_WORK ORDER_.
Extract the text lines from the listing below, reproducing each one word for word and in order. Leave the pictures out of your answer.

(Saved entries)
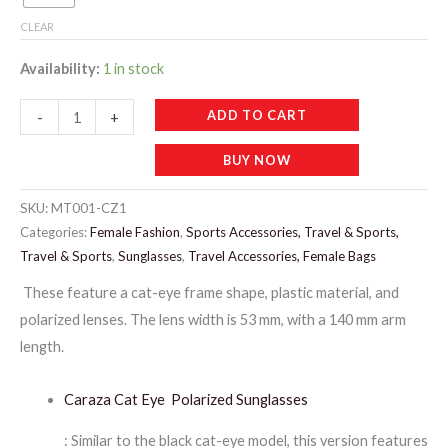
CLEAR
Availability:
1 in stock
MT001-
ADD TO CART
-
+
CARAZA
BUY NOW
MIX
LADIES
SKU:
MT001-CZ1
SUNGLASSES
Categories:
Female Fashion
,
Sports Accessories, Travel & Sports,
quantity
Travel & Sports
,
Sunglasses
,
Travel Accessories, Female Bags
These feature a cat-eye frame shape, plastic material, and
polarized lenses. The lens width is 53 mm, with a 140 mm arm
length.
Caraza Cat Eye Polarized Sunglasses
: Similar to the black cat-eye model, this version features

_REPLY_.
CLEAR
Availability:
1 in stock
MT001-
ADD TO CART
-
+
CARAZA
BUY NOW
MIX
LADIES
SKU:
MT001-CZ1
SUNGLASSES
Categories:
Female Fashion
,
Sports Accessories, Travel & Sports,
quantity
Travel & Sports
,
Sunglasses
,
Travel Accessories, Female Bags
These feature a cat-eye frame shape, plastic material, and
polarized lenses. The lens width is 53 mm, with a 140 mm arm
length.
Caraza Cat Eye Polarized Sunglasses
: Similar to the black cat-eye model, this version features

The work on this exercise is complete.